## Your assignment
In the answer, each line must appear exactly as in the records, and no picture may appear.

## Data for this exercise

◇ ◇ ◇ ◇ ◇ ◇ ◇

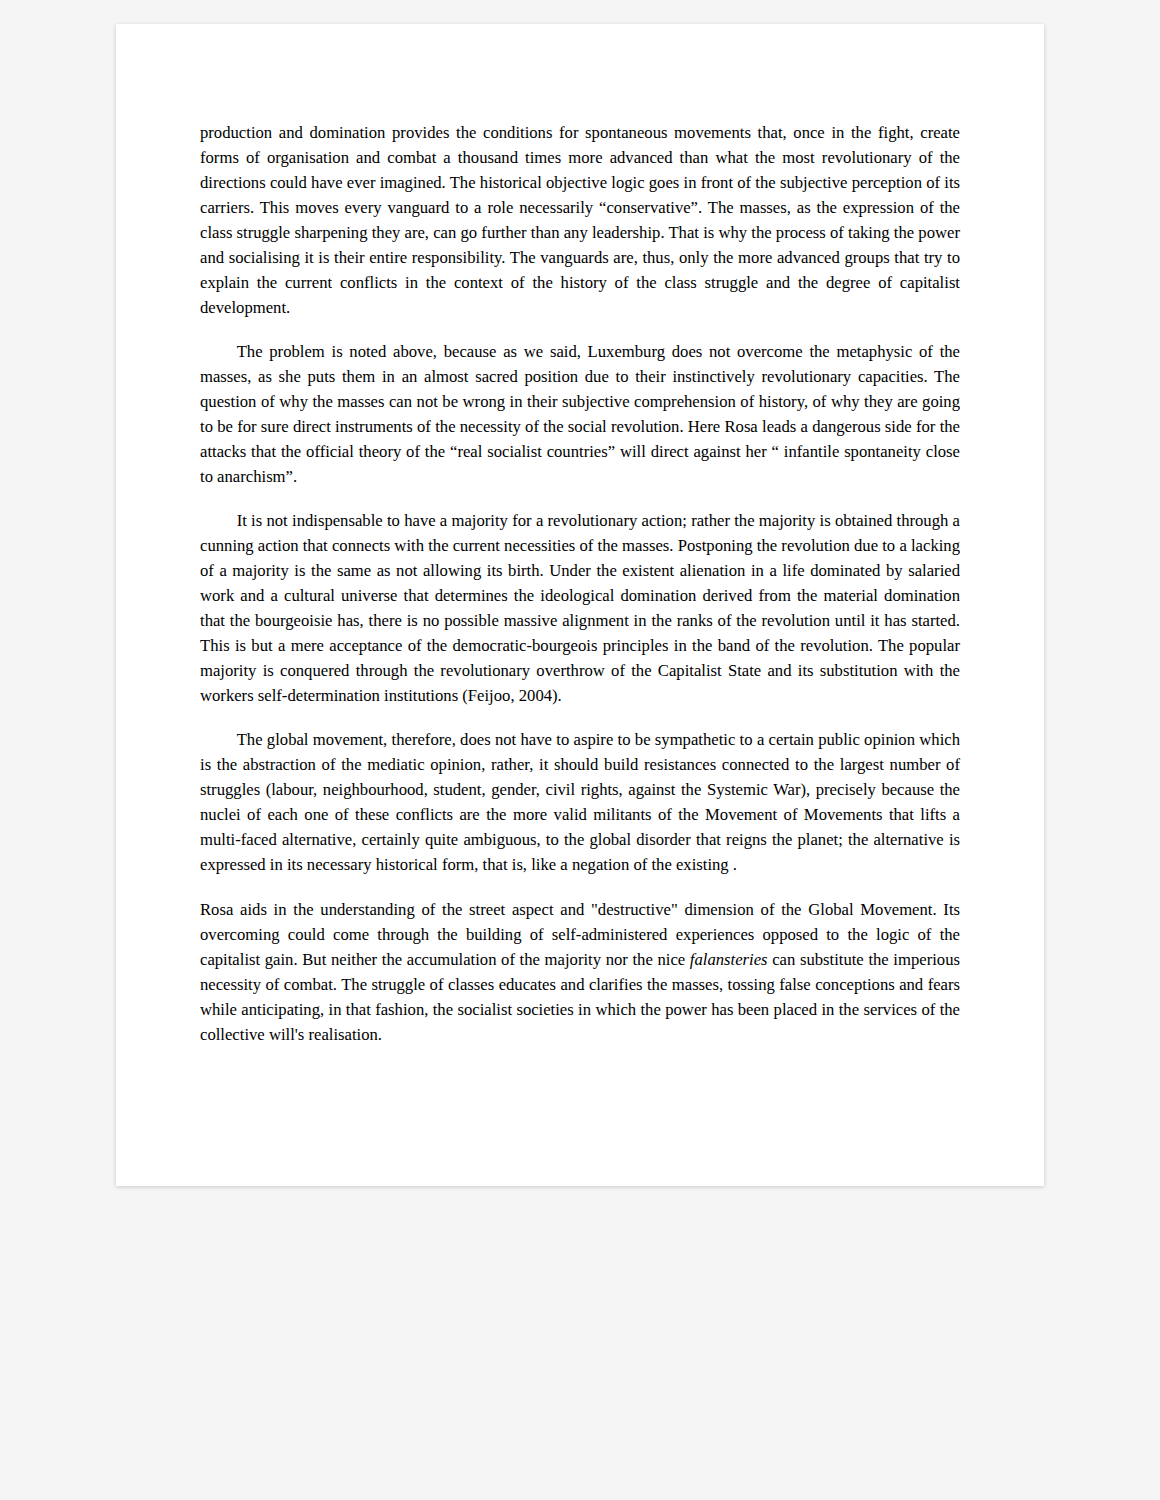production and domination provides the conditions for spontaneous movements that, once in the fight, create forms of organisation and combat a thousand times more advanced than what the most revolutionary of the directions could have ever imagined. The historical objective logic goes in front of the subjective perception of its carriers. This moves every vanguard to a role necessarily “conservative”. The masses, as the expression of the class struggle sharpening they are, can go further than any leadership. That is why the process of taking the power and socialising it is their entire responsibility. The vanguards are, thus, only the more advanced groups that try to explain the current conflicts in the context of the history of the class struggle and the degree of capitalist development.
The problem is noted above, because as we said, Luxemburg does not overcome the metaphysic of the masses, as she puts them in an almost sacred position due to their instinctively revolutionary capacities. The question of why the masses can not be wrong in their subjective comprehension of history, of why they are going to be for sure direct instruments of the necessity of the social revolution. Here Rosa leads a dangerous side for the attacks that the official theory of the “real socialist countries” will direct against her “ infantile spontaneity close to anarchism”.
It is not indispensable to have a majority for a revolutionary action; rather the majority is obtained through a cunning action that connects with the current necessities of the masses. Postponing the revolution due to a lacking of a majority is the same as not allowing its birth. Under the existent alienation in a life dominated by salaried work and a cultural universe that determines the ideological domination derived from the material domination that the bourgeoisie has, there is no possible massive alignment in the ranks of the revolution until it has started. This is but a mere acceptance of the democratic-bourgeois principles in the band of the revolution. The popular majority is conquered through the revolutionary overthrow of the Capitalist State and its substitution with the workers self-determination institutions (Feijoo, 2004).
The global movement, therefore, does not have to aspire to be sympathetic to a certain public opinion which is the abstraction of the mediatic opinion, rather, it should build resistances connected to the largest number of struggles (labour, neighbourhood, student, gender, civil rights, against the Systemic War), precisely because the nuclei of each one of these conflicts are the more valid militants of the Movement of Movements that lifts a multi-faced alternative, certainly quite ambiguous, to the global disorder that reigns the planet; the alternative is expressed in its necessary historical form, that is, like a negation of the existing .
Rosa aids in the understanding of the street aspect and "destructive" dimension of the Global Movement. Its overcoming could come through the building of self-administered experiences opposed to the logic of the capitalist gain. But neither the accumulation of the majority nor the nice falansteries can substitute the imperious necessity of combat. The struggle of classes educates and clarifies the masses, tossing false conceptions and fears while anticipating, in that fashion, the socialist societies in which the power has been placed in the services of the collective will's realisation.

◇ ◇ ◇ ◇ ◇ ◇ ◇

## Output of the task
production and domination provides the conditions for spontaneous movements that, once in the fight, create forms of organisation and combat a thousand times more advanced than what the most revolutionary of the directions could have ever imagined. The historical objective logic goes in front of the subjective perception of its carriers. This moves every vanguard to a role necessarily “conservative”. The masses, as the expression of the class struggle sharpening they are, can go further than any leadership. That is why the process of taking the power and socialising it is their entire responsibility. The vanguards are, thus, only the more advanced groups that try to explain the current conflicts in the context of the history of the class struggle and the degree of capitalist development.
The problem is noted above, because as we said, Luxemburg does not overcome the metaphysic of the masses, as she puts them in an almost sacred position due to their instinctively revolutionary capacities. The question of why the masses can not be wrong in their subjective comprehension of history, of why they are going to be for sure direct instruments of the necessity of the social revolution. Here Rosa leads a dangerous side for the attacks that the official theory of the “real socialist countries” will direct against her “ infantile spontaneity close to anarchism”.
It is not indispensable to have a majority for a revolutionary action; rather the majority is obtained through a cunning action that connects with the current necessities of the masses. Postponing the revolution due to a lacking of a majority is the same as not allowing its birth. Under the existent alienation in a life dominated by salaried work and a cultural universe that determines the ideological domination derived from the material domination that the bourgeoisie has, there is no possible massive alignment in the ranks of the revolution until it has started. This is but a mere acceptance of the democratic-bourgeois principles in the band of the revolution. The popular majority is conquered through the revolutionary overthrow of the Capitalist State and its substitution with the workers self-determination institutions (Feijoo, 2004).
The global movement, therefore, does not have to aspire to be sympathetic to a certain public opinion which is the abstraction of the mediatic opinion, rather, it should build resistances connected to the largest number of struggles (labour, neighbourhood, student, gender, civil rights, against the Systemic War), precisely because the nuclei of each one of these conflicts are the more valid militants of the Movement of Movements that lifts a multi-faced alternative, certainly quite ambiguous, to the global disorder that reigns the planet; the alternative is expressed in its necessary historical form, that is, like a negation of the existing .
Rosa aids in the understanding of the street aspect and "destructive" dimension of the Global Movement. Its overcoming could come through the building of self-administered experiences opposed to the logic of the capitalist gain. But neither the accumulation of the majority nor the nice falansteries can substitute the imperious necessity of combat. The struggle of classes educates and clarifies the masses, tossing false conceptions and fears while anticipating, in that fashion, the socialist societies in which the power has been placed in the services of the collective will's realisation.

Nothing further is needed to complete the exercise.